Buddhist Global Relief responded to these terrible conditions by inviting its five NGO partners to submit proposals for emergency funding. Each of these organizations – esteemed for their regional expertise, resources, and rapid-response capabilities – provided BGR with proposals that identified the most effective way to utilize our contributions in addressing these interrelated crises:

$50,000 to Action Against Hunger’s water and food security emergency responses in Somalia, which incorporates the provision of water vouchers, sanitation services, and hygiene kits as well as direct cash assistance, cash for work programs, livelihood inputs, and financial support provided via micro enterprises and Village Savings and Loan Associations.
$50,000 to CARE’s nutrition emergency response in South Sudan, which includes screening and treatment of children suffering from malnutrition; CARE’s food security emergency response includes food/cash distribution to the most vulnerable households (restricted, unconditional cash) as well as distribution of agricultural and vegetable kits.
$50,000 to Oxfam America’s crisis response in Ethiopia, which focuses on food security, including in-kind food distributions and unconditional cash transfers so basic needs can be met; distribution of seeds and tools; and rehabilitation of water systems.
$50,000 to UNICEF’s emergency programs throughout the Horn of Africa. Addressing household water insecurity is the core driver of UNICEF’s regional drought response in 2023. Additionally, UNICEF’s support of critical nutrition activities includes: (1) procurement, prepositioning, and distribution of therapeutic supplies for children; (2) support for the prevention and treatment of acute malnutrition; and (3) promotion of appropriate nutritional support for mothers, infants, and young children.
$100,000 to the U.N. World Food Programme’s drought response plan in Somalia, which has been providing relief food assistance to 4.4 million beneficiaries each month. WFP has 12 offices in Somalia and works in partnership with over 100 cooperating partners (85 percent local NGOs) and over 1,490 food retailers across the country.

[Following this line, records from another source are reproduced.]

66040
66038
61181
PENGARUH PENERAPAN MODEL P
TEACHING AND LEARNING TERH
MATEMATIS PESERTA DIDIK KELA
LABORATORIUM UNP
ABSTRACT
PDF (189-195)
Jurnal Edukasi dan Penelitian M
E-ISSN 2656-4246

These grants, totaling $300,000, collectively represent the largest emergency donations package for Africa in the history of Buddhist Global Relief. Each of these partners has committed to providing BGR with reporting sufficient for us to be accountable to our donors and to provide our supporters with appropriate information about the efforts these funds are supporting.

We are deeply thankful to each and every person who has supported BGR’s work, and we are grateful for each and every donation. Each supporter and each donation directly contributes to our efforts to reduce suffering. Recalling once again the Buddha’s statement that “hunger is the worst illness,” BGR’s leadership, staff, and volunteers remain grateful for these opportunities to help those in need.